Keep your portfolio in tax shelters accounts 


Most taxpayers are not aware that they can shelter their portfolios in tax shelters accounts. These include but are not limited to Roth IRAs, traditional IRA, 401ks, and profit-sharing plan accounts. If you have a spouse participating in any of these plans, then it may be possible for both spouses to use the combined annual contribution limit on these accounts.

The Roth IRA offers a unique tax shelter for investors because contributions are 100% tax-deductible on the front end, and qualified distributions (e.g., those after age 59 ½) are not subject to income taxes or early withdrawal penalties. However, it is crucial to note that you must be either retired from your job or at least 59 ½ to contribute.

Traditional IRAs offer a tax shelter for investments in the same way. But, contributions are not deductible on the front end, and distributions may be subject to income taxes and early withdrawal penalties of up to 10% if you’re under 59½.

If your 401k has a profit-sharing provision, it may allow for up to 25% of the company’s profits as matching contributions that will also be tax-deductible.

The bottom line: your investment portfolio should always be in a shelter account if you’re looking to reduce taxes on those investments. Hiring a CPA accountant or firm can help you make the necessary tax calculations and make the best decision for your assets.



Have long-term capital gains


Many successful investors make the most out of long-term investments in stocks and bonds.  This is because you can pay a lower tax rate on the profits from these types of investments when held for more than one year.  

However, this relief only applies to assets bought at market price, not those purchased with other people’s money or those that have appreciated. To take advantage of this treatment, the investor must wait at least one year before selling their investment for a profit.  This is long-term investing because it includes assets held over periods longer than 12 months.
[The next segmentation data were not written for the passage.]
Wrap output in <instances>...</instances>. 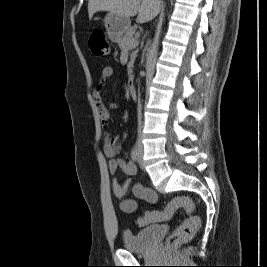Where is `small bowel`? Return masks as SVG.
<instances>
[{"label": "small bowel", "instance_id": "1", "mask_svg": "<svg viewBox=\"0 0 267 267\" xmlns=\"http://www.w3.org/2000/svg\"><path fill=\"white\" fill-rule=\"evenodd\" d=\"M114 70L112 67H105L100 74V84L95 88L93 92V98L97 111L101 120V124L104 128L107 127L110 114V109H117L119 104L116 102H110L106 106L102 99L103 83L112 77ZM121 150V145L117 137L112 136L109 133L104 134V146L103 151L105 156L108 158V168L110 173L114 174L120 168L122 171L129 176L137 173V166L131 160H125L118 157ZM130 188V181L124 180L119 181L114 179L112 182V190L114 195L121 200L120 208L125 213H134L138 209V202L134 198H126V194ZM132 193L135 198L144 200L148 203H156L158 196L155 191L150 188L144 187L140 183H136L131 187Z\"/></svg>", "mask_w": 267, "mask_h": 267}]
</instances>
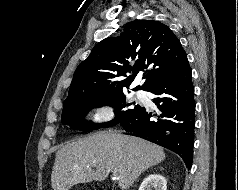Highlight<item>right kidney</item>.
Instances as JSON below:
<instances>
[{"label":"right kidney","instance_id":"right-kidney-1","mask_svg":"<svg viewBox=\"0 0 238 190\" xmlns=\"http://www.w3.org/2000/svg\"><path fill=\"white\" fill-rule=\"evenodd\" d=\"M165 177L159 174H151L146 177L139 190H167Z\"/></svg>","mask_w":238,"mask_h":190}]
</instances>
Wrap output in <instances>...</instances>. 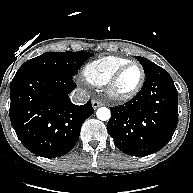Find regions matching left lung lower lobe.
Masks as SVG:
<instances>
[{"label":"left lung lower lobe","instance_id":"0a47b994","mask_svg":"<svg viewBox=\"0 0 193 193\" xmlns=\"http://www.w3.org/2000/svg\"><path fill=\"white\" fill-rule=\"evenodd\" d=\"M109 135L122 152L147 156L163 148L178 123V92L160 66L146 76L140 92L129 102L111 107Z\"/></svg>","mask_w":193,"mask_h":193}]
</instances>
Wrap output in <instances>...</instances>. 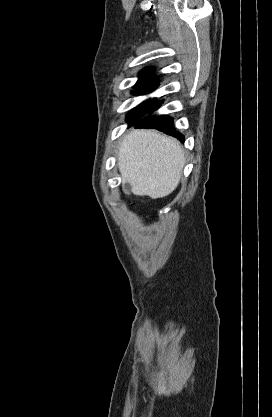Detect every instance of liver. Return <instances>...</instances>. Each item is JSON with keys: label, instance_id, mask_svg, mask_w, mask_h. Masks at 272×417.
<instances>
[{"label": "liver", "instance_id": "6515ba94", "mask_svg": "<svg viewBox=\"0 0 272 417\" xmlns=\"http://www.w3.org/2000/svg\"><path fill=\"white\" fill-rule=\"evenodd\" d=\"M123 182L136 195L163 198L179 184L185 164L180 143L157 131L136 129L124 136L117 153Z\"/></svg>", "mask_w": 272, "mask_h": 417}]
</instances>
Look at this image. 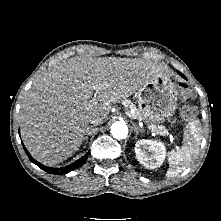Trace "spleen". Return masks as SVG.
Masks as SVG:
<instances>
[{
	"label": "spleen",
	"mask_w": 221,
	"mask_h": 221,
	"mask_svg": "<svg viewBox=\"0 0 221 221\" xmlns=\"http://www.w3.org/2000/svg\"><path fill=\"white\" fill-rule=\"evenodd\" d=\"M199 121L193 120L189 125V132L185 137V144L177 150L168 153L169 169L166 173L168 178H172L183 172L197 156L201 141Z\"/></svg>",
	"instance_id": "obj_1"
}]
</instances>
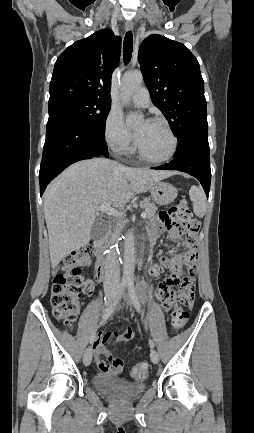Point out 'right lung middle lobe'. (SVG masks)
<instances>
[{"label":"right lung middle lobe","mask_w":254,"mask_h":433,"mask_svg":"<svg viewBox=\"0 0 254 433\" xmlns=\"http://www.w3.org/2000/svg\"><path fill=\"white\" fill-rule=\"evenodd\" d=\"M110 108V102L96 99L71 98L49 105V114L54 112L63 113L95 129L105 131V123Z\"/></svg>","instance_id":"dd1d6c3e"}]
</instances>
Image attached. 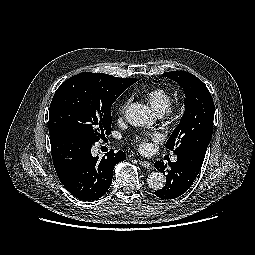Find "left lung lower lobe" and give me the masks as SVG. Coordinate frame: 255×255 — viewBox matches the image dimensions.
<instances>
[{
	"mask_svg": "<svg viewBox=\"0 0 255 255\" xmlns=\"http://www.w3.org/2000/svg\"><path fill=\"white\" fill-rule=\"evenodd\" d=\"M176 162H169L170 168L161 161L155 162L158 171L166 175L165 187L154 194L161 199H174L184 194L196 179L204 157L194 153L177 155Z\"/></svg>",
	"mask_w": 255,
	"mask_h": 255,
	"instance_id": "obj_1",
	"label": "left lung lower lobe"
}]
</instances>
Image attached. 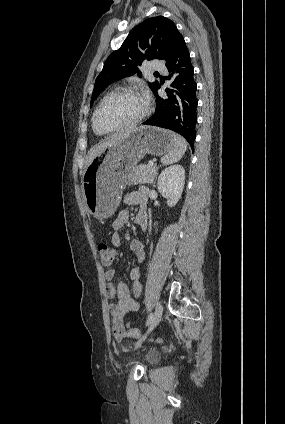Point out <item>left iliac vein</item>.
Here are the masks:
<instances>
[{
    "instance_id": "1",
    "label": "left iliac vein",
    "mask_w": 285,
    "mask_h": 424,
    "mask_svg": "<svg viewBox=\"0 0 285 424\" xmlns=\"http://www.w3.org/2000/svg\"><path fill=\"white\" fill-rule=\"evenodd\" d=\"M162 313H163V306L161 303H157L155 312L153 315V319L150 323V327L148 331L146 332L145 336L136 344V347H139L140 344L146 339L147 335H149V333L157 326V324L161 320Z\"/></svg>"
}]
</instances>
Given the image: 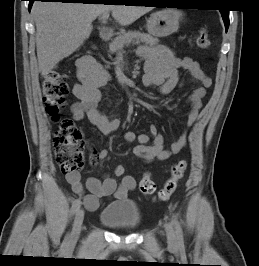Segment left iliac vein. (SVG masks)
<instances>
[{
    "label": "left iliac vein",
    "mask_w": 259,
    "mask_h": 266,
    "mask_svg": "<svg viewBox=\"0 0 259 266\" xmlns=\"http://www.w3.org/2000/svg\"><path fill=\"white\" fill-rule=\"evenodd\" d=\"M165 230H166V235H167V241L170 246H175L176 245V236L174 232V228L172 224L167 223L165 225Z\"/></svg>",
    "instance_id": "4c4485c4"
}]
</instances>
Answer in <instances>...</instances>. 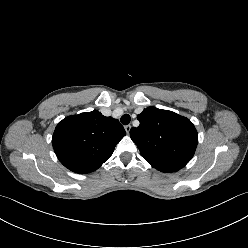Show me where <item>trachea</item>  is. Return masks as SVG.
I'll use <instances>...</instances> for the list:
<instances>
[{"mask_svg":"<svg viewBox=\"0 0 248 248\" xmlns=\"http://www.w3.org/2000/svg\"><path fill=\"white\" fill-rule=\"evenodd\" d=\"M120 121H121V123H122L123 125H127V124L130 123L131 117H130V115H128V114H124V115L121 117Z\"/></svg>","mask_w":248,"mask_h":248,"instance_id":"trachea-1","label":"trachea"}]
</instances>
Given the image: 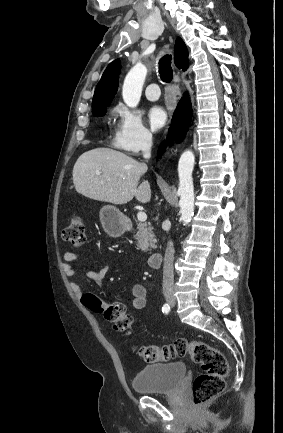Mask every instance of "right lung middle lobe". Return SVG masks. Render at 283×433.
Returning <instances> with one entry per match:
<instances>
[{
  "instance_id": "1",
  "label": "right lung middle lobe",
  "mask_w": 283,
  "mask_h": 433,
  "mask_svg": "<svg viewBox=\"0 0 283 433\" xmlns=\"http://www.w3.org/2000/svg\"><path fill=\"white\" fill-rule=\"evenodd\" d=\"M107 106L92 111L94 116H103L106 113Z\"/></svg>"
}]
</instances>
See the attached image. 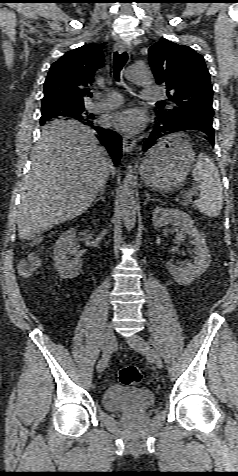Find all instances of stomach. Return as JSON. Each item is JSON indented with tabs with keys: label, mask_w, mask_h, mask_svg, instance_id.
I'll list each match as a JSON object with an SVG mask.
<instances>
[{
	"label": "stomach",
	"mask_w": 238,
	"mask_h": 476,
	"mask_svg": "<svg viewBox=\"0 0 238 476\" xmlns=\"http://www.w3.org/2000/svg\"><path fill=\"white\" fill-rule=\"evenodd\" d=\"M195 162V153L180 134L169 135L153 146L145 156L140 174L145 184L160 192L175 190Z\"/></svg>",
	"instance_id": "0dacf381"
}]
</instances>
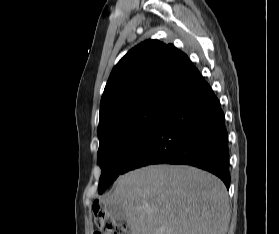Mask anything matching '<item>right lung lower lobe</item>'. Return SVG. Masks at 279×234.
Here are the masks:
<instances>
[{"instance_id":"1","label":"right lung lower lobe","mask_w":279,"mask_h":234,"mask_svg":"<svg viewBox=\"0 0 279 234\" xmlns=\"http://www.w3.org/2000/svg\"><path fill=\"white\" fill-rule=\"evenodd\" d=\"M224 113L200 76L171 103L132 154L123 173L150 164H187L207 170L230 186Z\"/></svg>"}]
</instances>
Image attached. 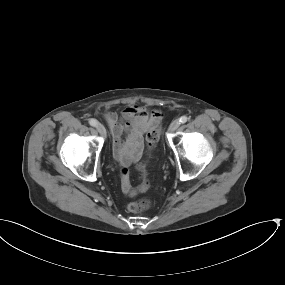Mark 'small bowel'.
Returning a JSON list of instances; mask_svg holds the SVG:
<instances>
[{
    "label": "small bowel",
    "instance_id": "1",
    "mask_svg": "<svg viewBox=\"0 0 285 285\" xmlns=\"http://www.w3.org/2000/svg\"><path fill=\"white\" fill-rule=\"evenodd\" d=\"M103 117L111 128L114 158L121 166L127 167L140 159L143 135L157 126L162 119V112L160 110L149 112L141 106H132L120 115L115 112H107ZM126 129H129L130 134L126 145H123L122 134ZM122 191L129 196L144 192L140 188H130L129 190L122 188Z\"/></svg>",
    "mask_w": 285,
    "mask_h": 285
}]
</instances>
Consider real estate investment


Investing in real estate has many advantages.  One of the most important benefits is that it can generate significant tax deductions for your overall income taxes and thus provide substantial savings on what you owe to Uncle Sam. The IRS allows a deduction from capital gains (25%) for passive activities like a rental property.  This means that if you have some rental income and deductions related to the property, then you can deduct up to 25% of your taxable income.




Investing is not just a way to make money; it’s also an opportunity for you to control your tax burden and, in turn, have more of the money that you earn. The strategies mentioned above are for helping investors find a way that works for them and their financial goals. However, before you can make any decisions, it’s essential to know your long-term goals.


(Disclaimer: This content is a partnered post. This material is provided as news and general information. It should not be construed as an endorsement of any investment service. The opinions expressed are the personal views and experience of the author, and no recommendation is made.)